Dans son discours, il a réaffirmé le rejet catégorique de toute suspension de la loi récemment adoptée, qui alourdit les peines encourues pour les relations homosexuelles. Cette législation, entrée en vigueur dans ce pays majoritairement musulman, reflète selon lui les aspirations profondes de la population sénégalaise.
Une loi controversée mais défendue par les autorités
Le Premier ministre a rappelé que cette réforme juridique s’inscrit dans une logique de préservation des traditions et de la moralité publique, face à ce qu’il perçoit comme une tentative d’imposition de modèles étrangers. Il a souligné que le Sénégal, en tant que nation souveraine, ne saurait plier sous la pression extérieure.
Son intervention a marqué un tournant dans le débat national, alors que certains acteurs internationaux appellent à un moratoire sur l’application de cette loi.
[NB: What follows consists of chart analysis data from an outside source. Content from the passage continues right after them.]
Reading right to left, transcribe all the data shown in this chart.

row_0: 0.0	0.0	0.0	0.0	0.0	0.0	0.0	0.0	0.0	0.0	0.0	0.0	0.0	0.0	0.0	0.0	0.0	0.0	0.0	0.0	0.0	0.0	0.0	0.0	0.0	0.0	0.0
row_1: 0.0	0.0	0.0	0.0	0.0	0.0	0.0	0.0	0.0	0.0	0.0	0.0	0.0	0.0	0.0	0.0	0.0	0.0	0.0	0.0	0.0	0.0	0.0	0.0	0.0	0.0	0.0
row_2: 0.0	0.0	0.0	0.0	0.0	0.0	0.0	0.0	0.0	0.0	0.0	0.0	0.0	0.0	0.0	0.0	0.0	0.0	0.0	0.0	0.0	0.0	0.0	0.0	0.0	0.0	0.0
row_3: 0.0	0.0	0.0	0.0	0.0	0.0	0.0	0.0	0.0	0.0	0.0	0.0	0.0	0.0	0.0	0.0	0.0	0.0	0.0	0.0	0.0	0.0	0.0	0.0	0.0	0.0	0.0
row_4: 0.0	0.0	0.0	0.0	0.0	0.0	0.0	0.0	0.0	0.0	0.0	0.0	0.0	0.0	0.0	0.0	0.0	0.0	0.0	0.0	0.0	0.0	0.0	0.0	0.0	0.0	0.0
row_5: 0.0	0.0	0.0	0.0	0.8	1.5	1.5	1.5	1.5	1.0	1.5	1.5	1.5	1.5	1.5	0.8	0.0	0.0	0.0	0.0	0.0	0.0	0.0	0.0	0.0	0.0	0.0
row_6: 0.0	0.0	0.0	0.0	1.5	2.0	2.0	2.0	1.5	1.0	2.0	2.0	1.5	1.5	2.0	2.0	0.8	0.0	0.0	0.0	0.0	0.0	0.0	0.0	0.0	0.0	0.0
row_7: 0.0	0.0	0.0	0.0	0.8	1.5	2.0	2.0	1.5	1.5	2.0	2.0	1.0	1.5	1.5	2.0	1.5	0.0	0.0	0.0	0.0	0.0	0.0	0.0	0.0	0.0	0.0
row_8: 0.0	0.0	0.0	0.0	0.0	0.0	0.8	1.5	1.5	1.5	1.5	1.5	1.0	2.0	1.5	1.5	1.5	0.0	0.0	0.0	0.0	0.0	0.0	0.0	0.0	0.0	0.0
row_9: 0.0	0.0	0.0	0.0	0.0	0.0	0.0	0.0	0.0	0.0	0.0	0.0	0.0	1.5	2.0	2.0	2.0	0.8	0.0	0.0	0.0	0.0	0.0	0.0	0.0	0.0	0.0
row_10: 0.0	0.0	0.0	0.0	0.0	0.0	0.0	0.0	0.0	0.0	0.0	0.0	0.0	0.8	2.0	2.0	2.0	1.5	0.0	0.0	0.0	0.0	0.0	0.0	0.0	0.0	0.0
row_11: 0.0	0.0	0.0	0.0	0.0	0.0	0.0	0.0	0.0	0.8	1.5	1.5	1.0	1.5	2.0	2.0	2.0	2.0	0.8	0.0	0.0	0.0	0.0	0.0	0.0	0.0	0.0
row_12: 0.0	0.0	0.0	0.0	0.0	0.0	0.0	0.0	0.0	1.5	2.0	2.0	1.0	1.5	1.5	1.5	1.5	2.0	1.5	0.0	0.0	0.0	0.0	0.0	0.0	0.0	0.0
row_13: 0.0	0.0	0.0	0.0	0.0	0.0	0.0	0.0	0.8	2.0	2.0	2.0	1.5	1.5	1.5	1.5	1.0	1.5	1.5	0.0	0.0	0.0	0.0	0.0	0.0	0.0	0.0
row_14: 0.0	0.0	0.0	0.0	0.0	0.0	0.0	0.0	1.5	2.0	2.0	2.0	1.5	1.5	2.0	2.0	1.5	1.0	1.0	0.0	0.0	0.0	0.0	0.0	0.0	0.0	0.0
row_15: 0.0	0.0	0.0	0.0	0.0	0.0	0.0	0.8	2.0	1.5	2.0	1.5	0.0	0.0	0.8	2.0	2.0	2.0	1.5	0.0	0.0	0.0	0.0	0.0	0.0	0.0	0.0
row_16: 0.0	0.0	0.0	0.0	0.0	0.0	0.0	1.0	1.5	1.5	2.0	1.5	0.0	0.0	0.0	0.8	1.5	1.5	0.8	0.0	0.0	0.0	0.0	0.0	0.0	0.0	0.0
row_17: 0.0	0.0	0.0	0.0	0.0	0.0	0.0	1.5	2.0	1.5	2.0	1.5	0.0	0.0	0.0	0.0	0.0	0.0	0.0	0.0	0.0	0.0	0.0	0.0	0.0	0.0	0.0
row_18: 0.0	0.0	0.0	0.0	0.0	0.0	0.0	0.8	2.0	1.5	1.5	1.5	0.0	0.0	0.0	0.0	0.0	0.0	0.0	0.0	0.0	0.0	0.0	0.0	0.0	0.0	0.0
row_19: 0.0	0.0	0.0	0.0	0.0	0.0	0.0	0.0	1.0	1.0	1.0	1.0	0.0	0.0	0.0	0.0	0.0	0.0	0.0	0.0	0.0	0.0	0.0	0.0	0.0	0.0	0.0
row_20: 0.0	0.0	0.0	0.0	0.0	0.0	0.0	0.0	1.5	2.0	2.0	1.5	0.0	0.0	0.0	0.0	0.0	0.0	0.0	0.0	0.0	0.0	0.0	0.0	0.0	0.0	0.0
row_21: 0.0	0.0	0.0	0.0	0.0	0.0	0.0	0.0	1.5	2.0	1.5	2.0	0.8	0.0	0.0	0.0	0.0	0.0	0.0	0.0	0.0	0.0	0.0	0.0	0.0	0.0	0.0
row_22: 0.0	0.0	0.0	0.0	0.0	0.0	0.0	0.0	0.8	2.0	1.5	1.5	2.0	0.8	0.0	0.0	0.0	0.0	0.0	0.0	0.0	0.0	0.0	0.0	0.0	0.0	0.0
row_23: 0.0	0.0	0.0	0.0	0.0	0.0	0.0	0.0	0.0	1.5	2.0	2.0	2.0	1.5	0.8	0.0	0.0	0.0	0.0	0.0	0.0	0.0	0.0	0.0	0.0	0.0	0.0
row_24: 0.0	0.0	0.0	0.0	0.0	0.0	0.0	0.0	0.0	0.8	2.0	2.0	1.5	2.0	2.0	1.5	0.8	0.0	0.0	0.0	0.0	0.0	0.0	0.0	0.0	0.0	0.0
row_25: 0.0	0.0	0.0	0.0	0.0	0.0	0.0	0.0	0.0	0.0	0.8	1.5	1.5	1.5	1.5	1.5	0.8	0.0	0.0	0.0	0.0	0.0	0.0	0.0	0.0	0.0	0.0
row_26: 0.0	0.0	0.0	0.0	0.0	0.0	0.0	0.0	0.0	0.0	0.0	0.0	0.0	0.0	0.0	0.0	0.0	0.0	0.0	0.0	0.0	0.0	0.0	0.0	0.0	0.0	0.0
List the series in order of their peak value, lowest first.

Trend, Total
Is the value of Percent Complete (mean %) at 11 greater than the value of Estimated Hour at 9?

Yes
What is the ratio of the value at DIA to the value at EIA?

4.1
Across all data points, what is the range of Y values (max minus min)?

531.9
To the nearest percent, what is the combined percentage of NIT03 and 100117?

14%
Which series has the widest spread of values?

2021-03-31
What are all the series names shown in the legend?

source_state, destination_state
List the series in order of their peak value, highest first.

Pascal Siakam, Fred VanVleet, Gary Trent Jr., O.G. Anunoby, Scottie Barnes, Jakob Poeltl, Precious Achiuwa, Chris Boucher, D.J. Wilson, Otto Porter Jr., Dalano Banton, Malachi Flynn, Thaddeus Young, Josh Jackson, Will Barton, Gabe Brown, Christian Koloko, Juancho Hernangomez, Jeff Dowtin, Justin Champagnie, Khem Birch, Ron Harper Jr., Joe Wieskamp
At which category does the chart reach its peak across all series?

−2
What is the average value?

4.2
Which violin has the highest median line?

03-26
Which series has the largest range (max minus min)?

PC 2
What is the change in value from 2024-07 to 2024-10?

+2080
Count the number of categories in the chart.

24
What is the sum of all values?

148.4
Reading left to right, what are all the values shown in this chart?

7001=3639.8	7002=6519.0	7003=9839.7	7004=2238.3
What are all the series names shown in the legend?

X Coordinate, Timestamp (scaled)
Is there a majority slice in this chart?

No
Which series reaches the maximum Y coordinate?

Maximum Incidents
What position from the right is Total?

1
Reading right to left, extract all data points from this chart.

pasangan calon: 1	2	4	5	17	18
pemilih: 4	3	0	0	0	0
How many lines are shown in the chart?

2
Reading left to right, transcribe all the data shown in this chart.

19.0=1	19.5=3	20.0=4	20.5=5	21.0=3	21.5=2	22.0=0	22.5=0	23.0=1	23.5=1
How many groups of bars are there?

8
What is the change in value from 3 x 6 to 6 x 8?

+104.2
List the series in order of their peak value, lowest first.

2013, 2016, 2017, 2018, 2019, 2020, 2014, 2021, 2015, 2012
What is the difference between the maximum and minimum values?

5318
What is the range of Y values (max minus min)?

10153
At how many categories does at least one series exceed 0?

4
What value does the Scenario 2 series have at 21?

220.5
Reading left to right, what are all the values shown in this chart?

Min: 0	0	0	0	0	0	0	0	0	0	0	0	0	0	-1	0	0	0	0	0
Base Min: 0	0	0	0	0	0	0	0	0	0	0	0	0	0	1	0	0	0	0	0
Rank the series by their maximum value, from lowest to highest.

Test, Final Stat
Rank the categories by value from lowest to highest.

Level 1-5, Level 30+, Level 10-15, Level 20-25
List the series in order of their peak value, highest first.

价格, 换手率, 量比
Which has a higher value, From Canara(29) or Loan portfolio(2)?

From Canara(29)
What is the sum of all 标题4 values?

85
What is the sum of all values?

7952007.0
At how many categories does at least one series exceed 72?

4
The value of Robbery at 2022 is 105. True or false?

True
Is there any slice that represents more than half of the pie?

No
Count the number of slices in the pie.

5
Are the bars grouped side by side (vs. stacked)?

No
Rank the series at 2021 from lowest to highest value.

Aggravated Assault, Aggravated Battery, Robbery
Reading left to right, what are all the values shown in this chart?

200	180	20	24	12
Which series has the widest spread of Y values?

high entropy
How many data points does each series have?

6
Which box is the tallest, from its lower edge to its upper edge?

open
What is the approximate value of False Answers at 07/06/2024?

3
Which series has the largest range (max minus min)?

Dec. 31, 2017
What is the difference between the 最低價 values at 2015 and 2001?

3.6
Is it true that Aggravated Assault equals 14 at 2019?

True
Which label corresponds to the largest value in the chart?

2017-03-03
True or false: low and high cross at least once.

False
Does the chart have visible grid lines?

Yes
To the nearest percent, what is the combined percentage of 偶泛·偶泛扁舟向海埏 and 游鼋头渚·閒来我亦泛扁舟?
Ousmane Sonko a balayé ces velléités d’un revers de main, insistant sur le fait que la justice sénégalaise doit primer.
Un discours qui cristallise les tensions sociétales
Cette prise de position a ravivé les discussions autour des droits humains et de la liberté individuelle au Sénégal. Les partisans de la loi y voient un outil de protection des valeurs traditionnelles, tandis que ses détracteurs dénoncent une violation des droits fondamentaux.
Dans un contexte où les relations internationales jouent un rôle croissant, le discours du Premier ministre a clairement tracé une ligne de fermeté, affirmant que le pays ne cédera pas aux chantages extérieurs.